## Text block
___

Proving a Trick to More Quickly Calculate N-Step Transition Probabilities So, I have been working on a homework problem all day that asks me to prove that: $P^n= \Pi +Q^n$
where P is the transition matrix of a finite-state regular Markov Chain, $\Pi$ is a matrix whose rows are the stationary distribution of P, and $Q = P - \Pi$.
The fundamental relation that I have been attempting to show is that $(P-\Pi)^n=P^n-\Pi$. I'm not sure if there is a relevant matrix product property here that would allow me to establish this relation but I can't figure out how to proceed. Also, for those who have math backgrounds but not necessarily statistics backgrounds, the stationary distribution is just a left eigenvector with eigenvalue 1, and P is a stochastic matrix (rows summing to 1).

___

## Records shown

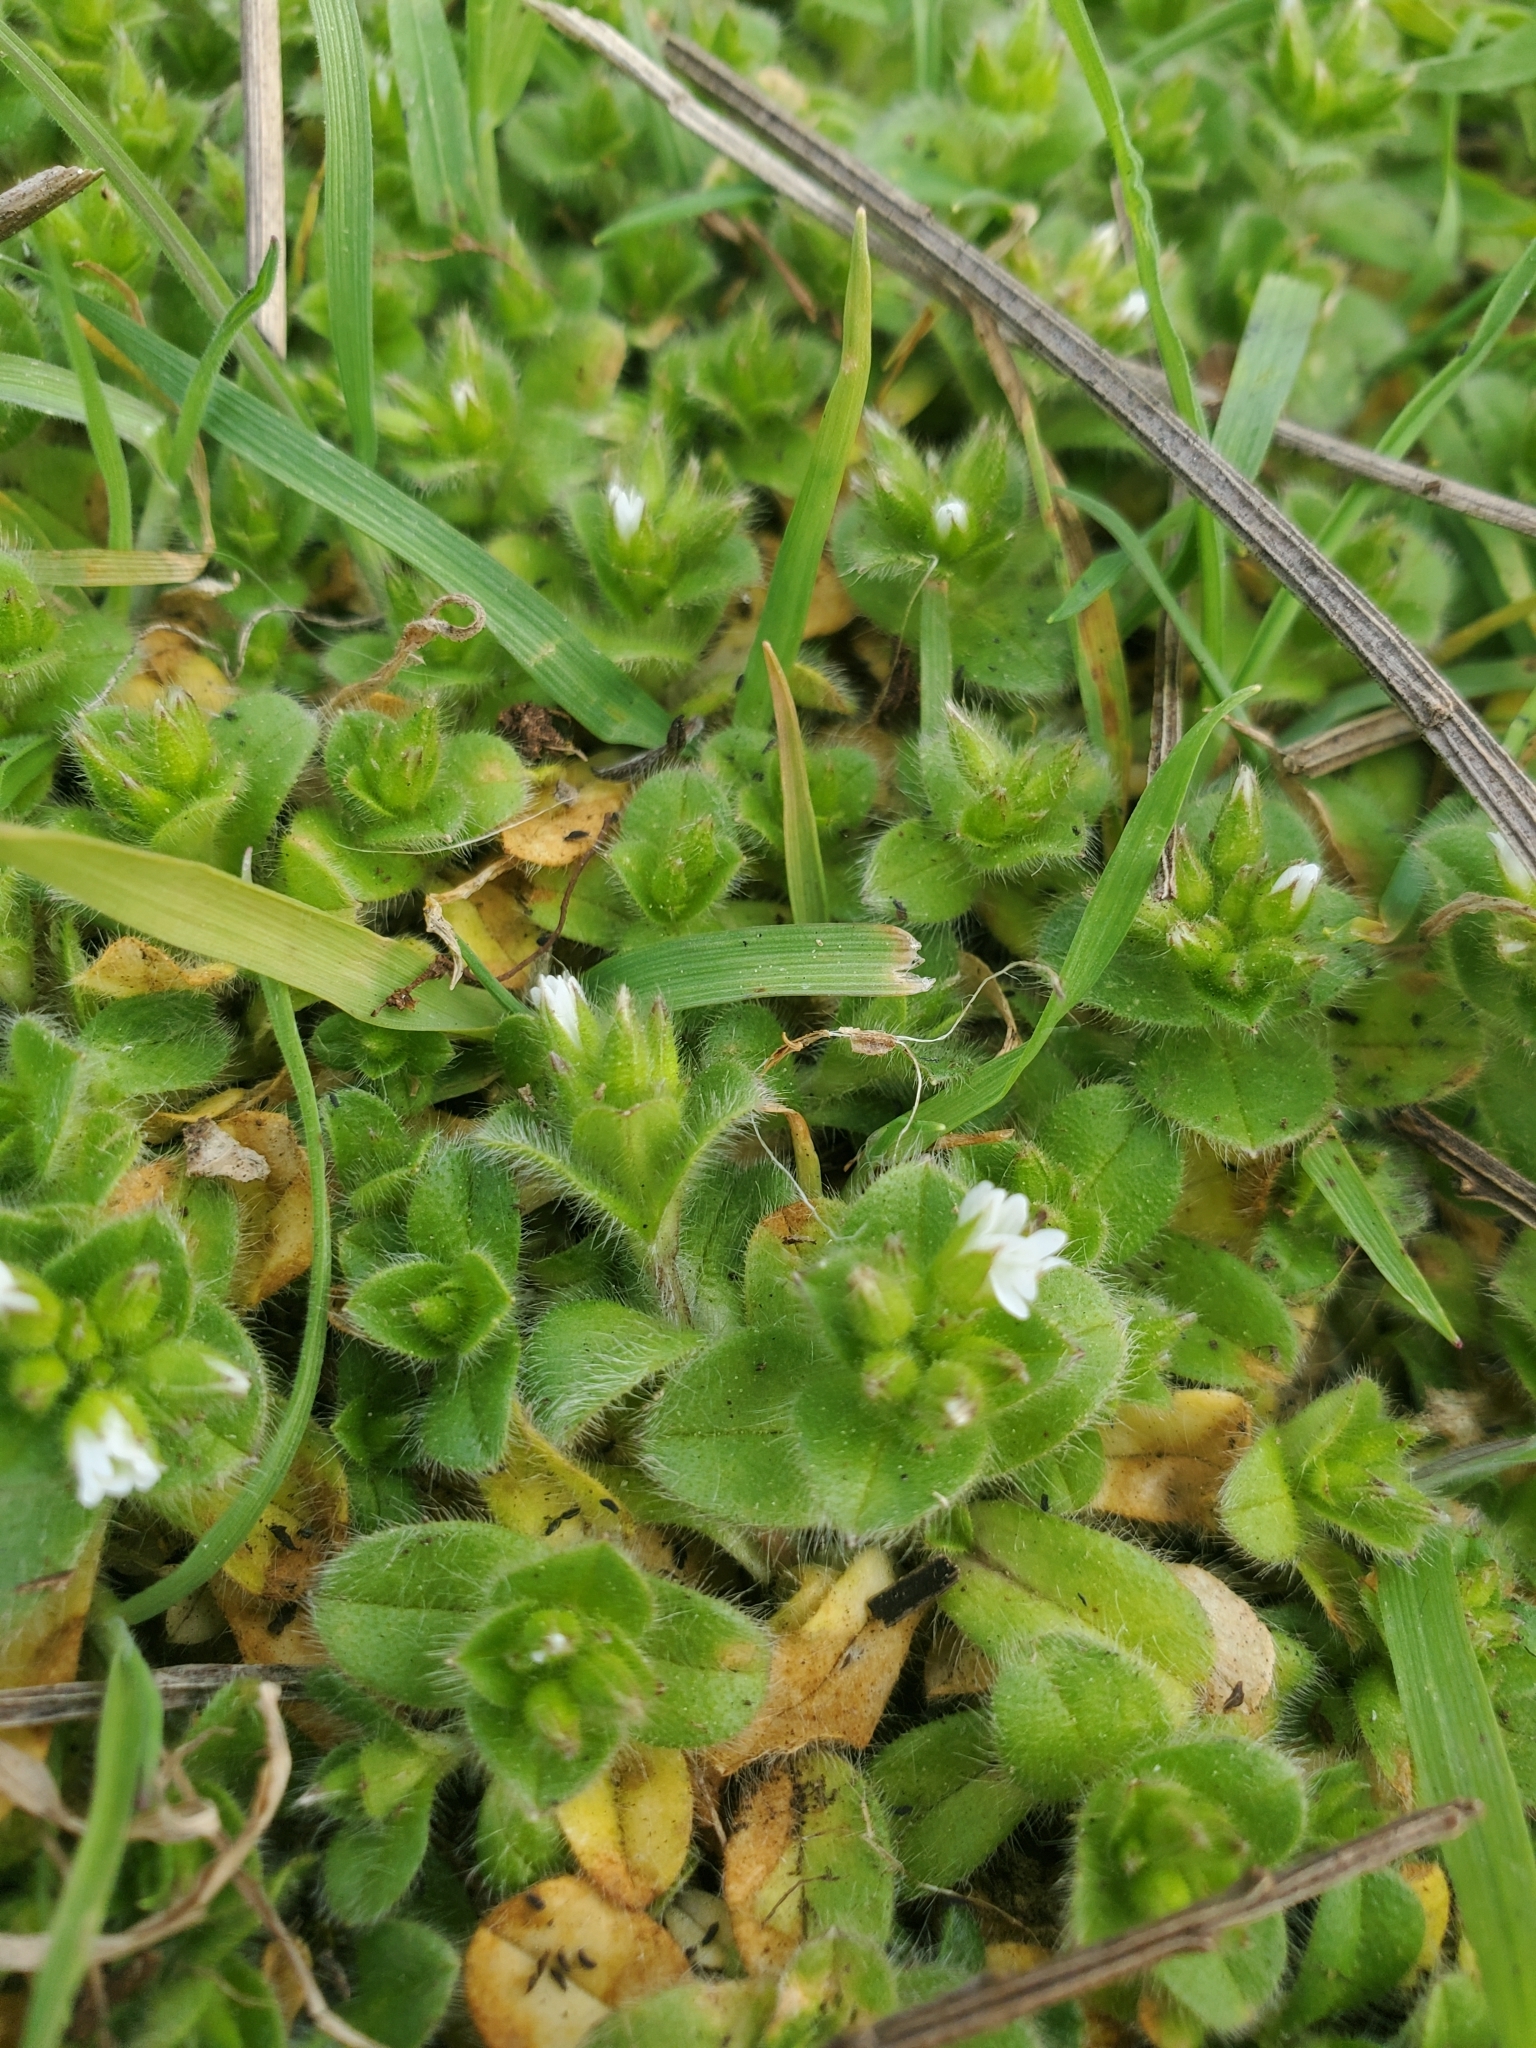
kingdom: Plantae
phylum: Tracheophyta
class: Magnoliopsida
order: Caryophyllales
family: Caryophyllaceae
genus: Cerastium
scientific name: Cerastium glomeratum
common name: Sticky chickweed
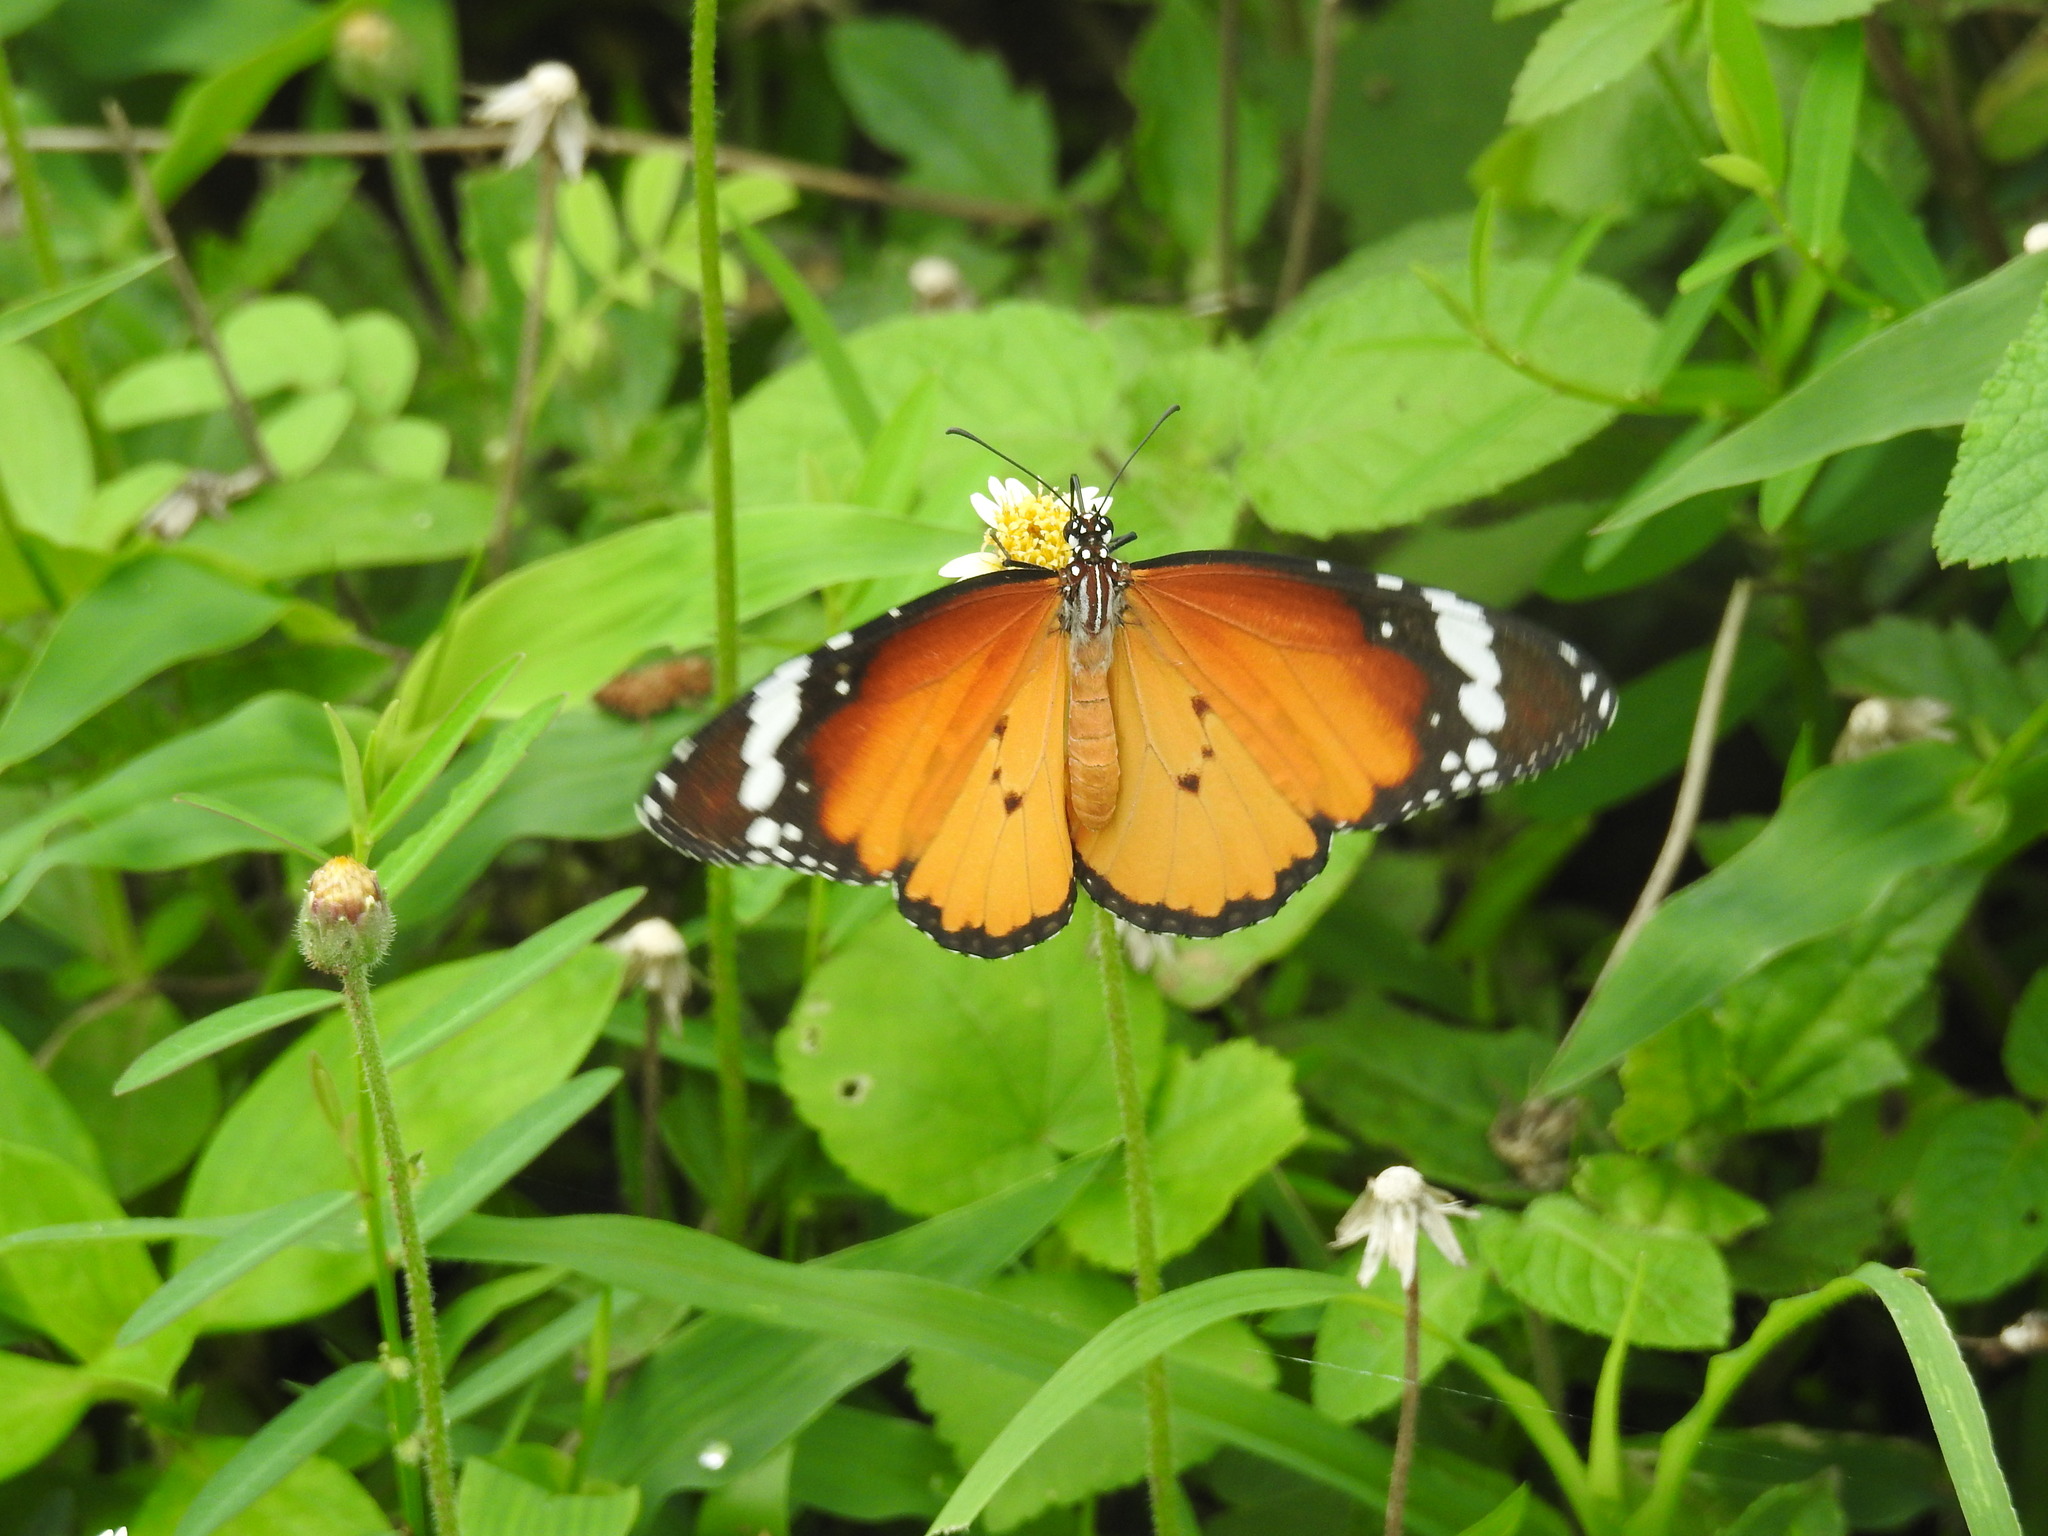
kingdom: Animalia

___

## Job 1
In the Markov chain post, why does the writer describe the stationary distribution as a left eigenvector with eigenvalue 1?
## Job 2
Put the listing, starting with the line with "family: Caryophyllaceae" and going on through the end of the listing, into a Markdown table with the columns Row and Listing line, leaving the pictures out.

## Finished answer 1
The writer adds it for readers who have math backgrounds but not necessarily statistics backgrounds. It restates the term in linear-algebra language.

## Finished answer 2
| Row | Listing line |
|---|---|
| 1 | family: Caryophyllaceae |
| 2 | genus: Cerastium |
| 3 | scientific name: Cerastium glomeratum |
| 4 | common name: Sticky chickweed |
| 5 | kingdom: Animalia |